-- Start of Source document --

Repainting fiberglass canoe?

-- Last Updated: Jul-08-15 11:28 AM EST --

I own a fiberglass 15'6" Old Town solo canoe that I acquired about 14 years ago as a teenager. When I bought it from a neighbor, it originally had a white hull that stained easily. Since I was going through an ultra-outdoorsy stage at the time, I repainted it with stenciled camo leaves using Krylon spray paint. I also added skid plates a couple of years after that.

Well...needless to say, I'm officially over the whole camo thing, and I'm thinking of re-repainting the canoe so something a little more "classic".

Can anyone recommend an affordable, easy-to-use paint that will hold up well in a wet environment? I've been looking at the Rustoleum Topside Marine paint in the navy blue color.....but am wondering if anyone has any better suggestions.

(Side note: after some extensive Googling, I'm about 99% certain that this canoe is one of the old "Northern Light" canoes, despite missing the decal with the model name. But I could be wrong...)

any paint will scratch off
I often use Krylon Fusion spray paint below the waterline on river boats simply because it is so easy to mask off and respray when it starts looking bad.

But good quality marine polyurethane paints do cure harder and are more durable. I have used one part marine polyurethanes for ease of application but the two part polyurethanes are said to be tougher still.

-- End of Source document --

* _Short task A_
Collect every line of the entries that contains the word "diamond".

-- Start of Data for processing --

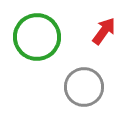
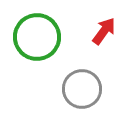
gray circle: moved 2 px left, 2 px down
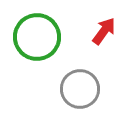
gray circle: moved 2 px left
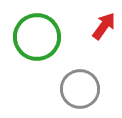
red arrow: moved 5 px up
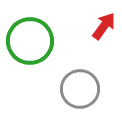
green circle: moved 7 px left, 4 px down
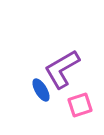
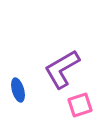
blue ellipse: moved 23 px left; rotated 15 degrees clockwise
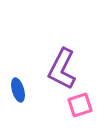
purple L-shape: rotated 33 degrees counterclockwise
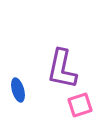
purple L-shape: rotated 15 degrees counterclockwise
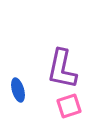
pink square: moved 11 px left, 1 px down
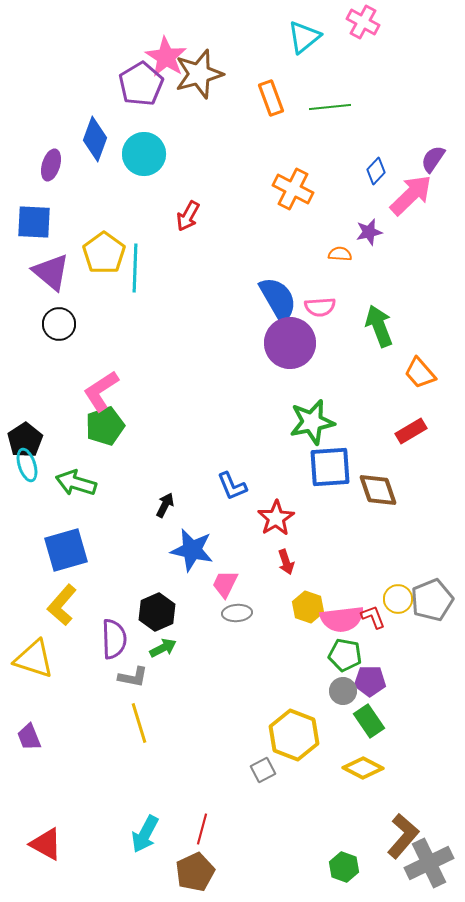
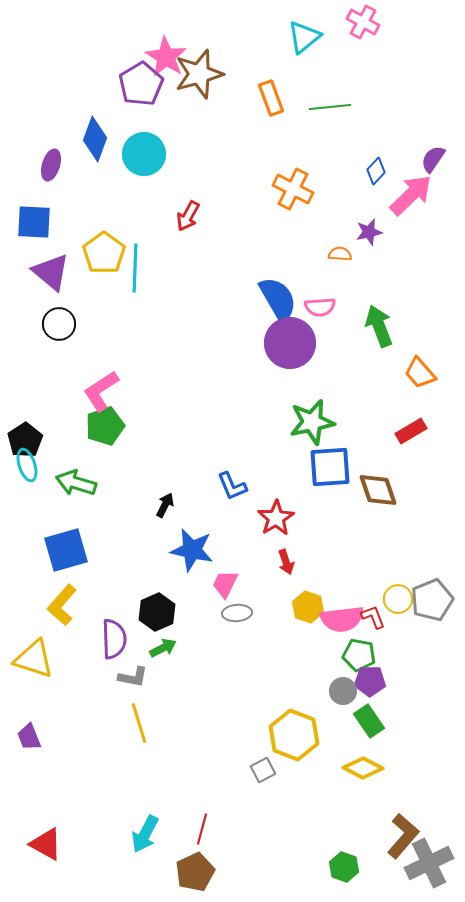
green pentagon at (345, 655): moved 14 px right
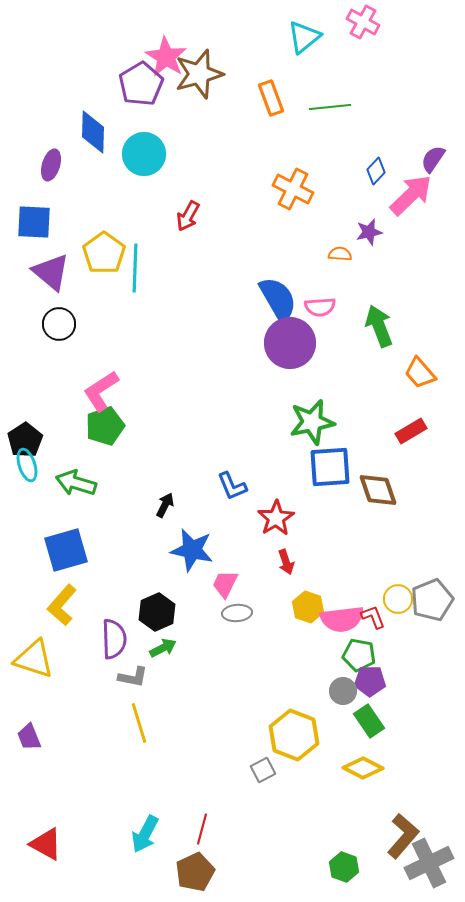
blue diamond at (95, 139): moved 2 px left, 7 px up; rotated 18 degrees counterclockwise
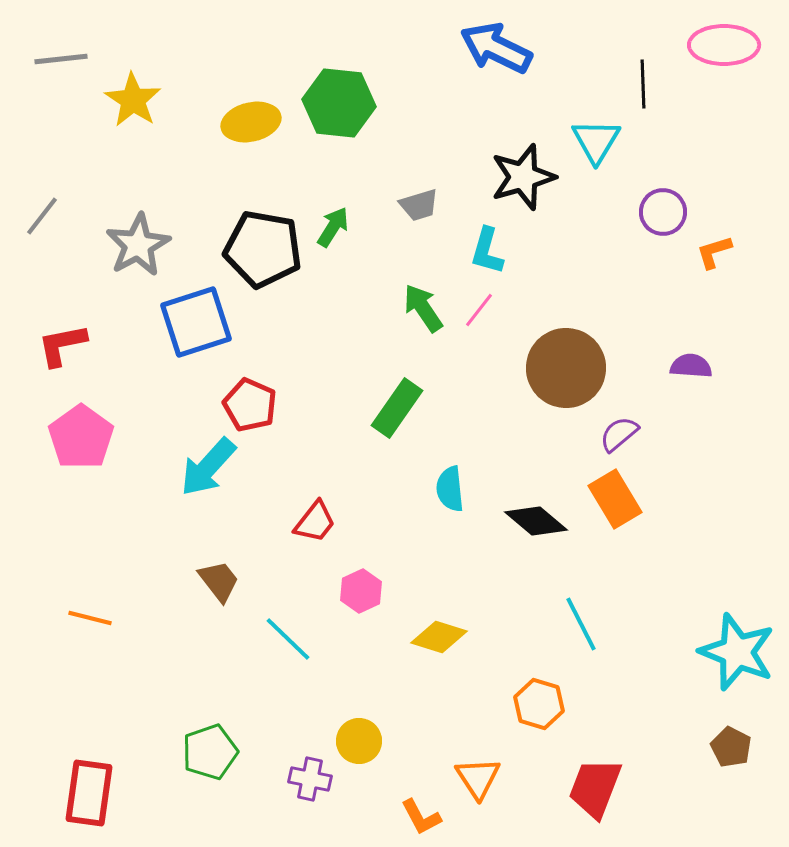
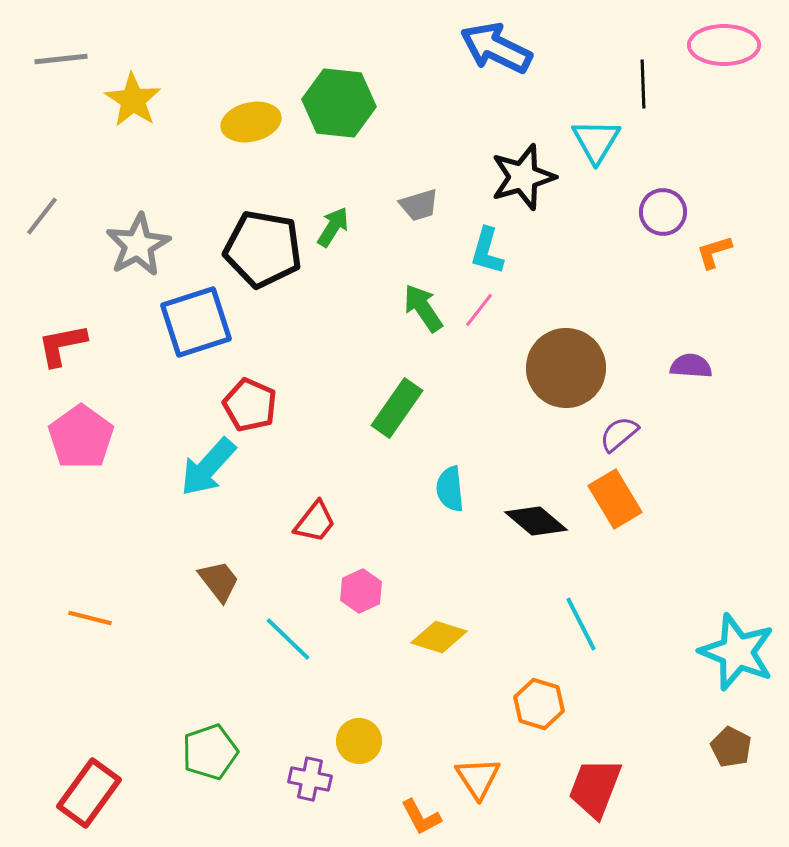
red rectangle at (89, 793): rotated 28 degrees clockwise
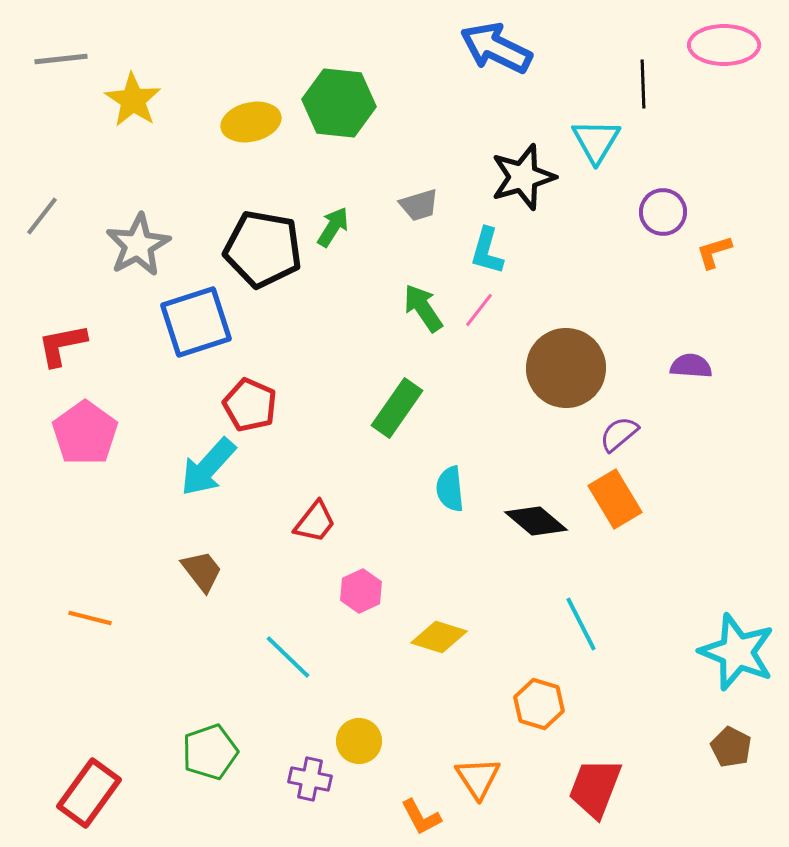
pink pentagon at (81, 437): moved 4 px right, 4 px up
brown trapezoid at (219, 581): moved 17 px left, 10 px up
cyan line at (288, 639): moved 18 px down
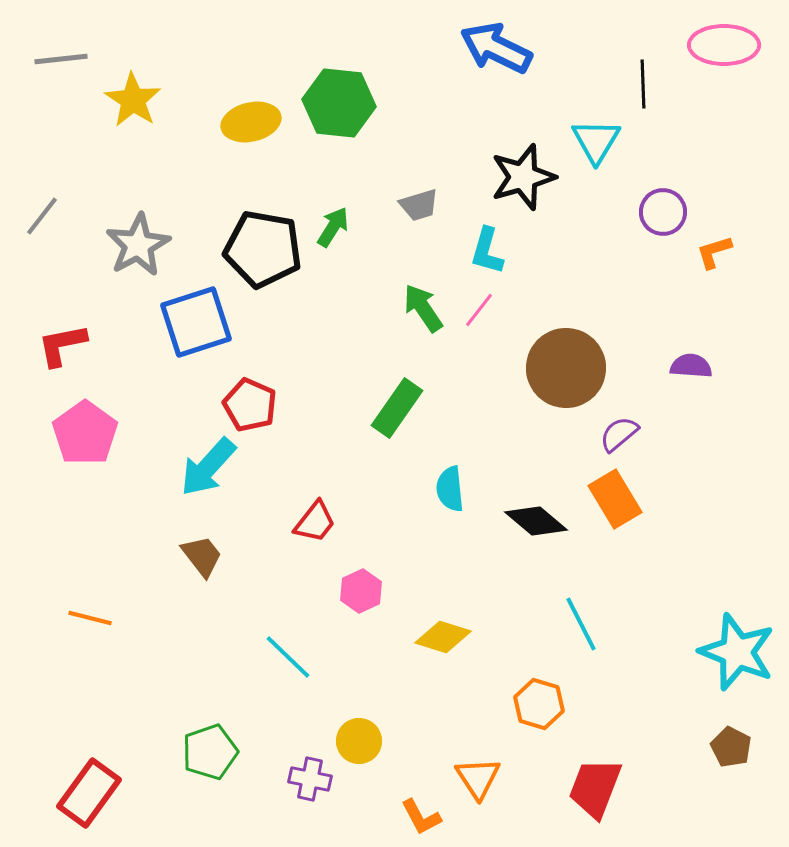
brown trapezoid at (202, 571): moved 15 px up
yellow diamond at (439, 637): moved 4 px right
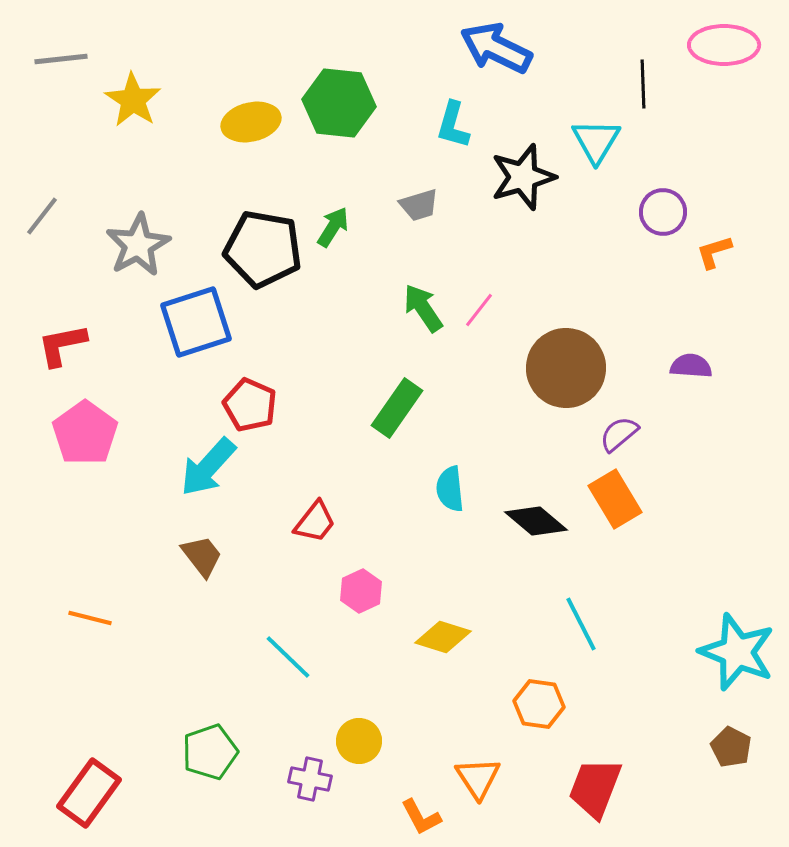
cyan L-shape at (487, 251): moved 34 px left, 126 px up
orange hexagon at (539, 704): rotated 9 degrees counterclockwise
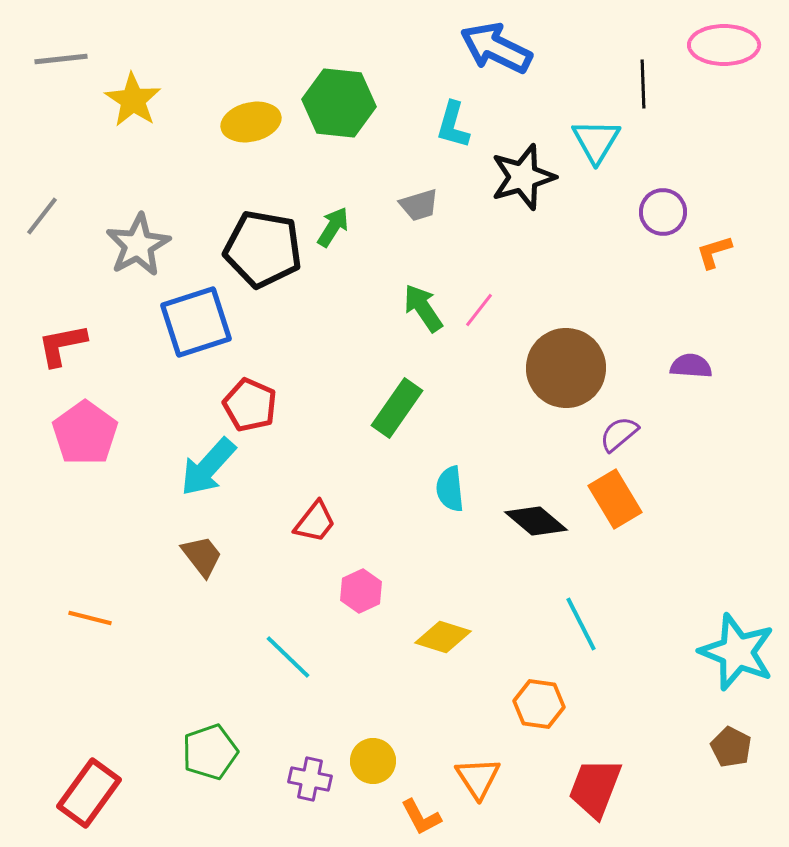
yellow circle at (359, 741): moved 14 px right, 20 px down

-- End of Data for processing --

* _Short task B_
Which paints does the canoe-repainting post mention by brand name? List them.

* _Task solution A_
blue diamond at (95, 139): moved 2 px left, 7 px up; rotated 18 degrees counterclockwise
yellow diamond at (439, 637): moved 4 px right

* _Task solution B_
Krylon spray paint
Rustoleum Topside Marine paint
Krylon Fusion spray paint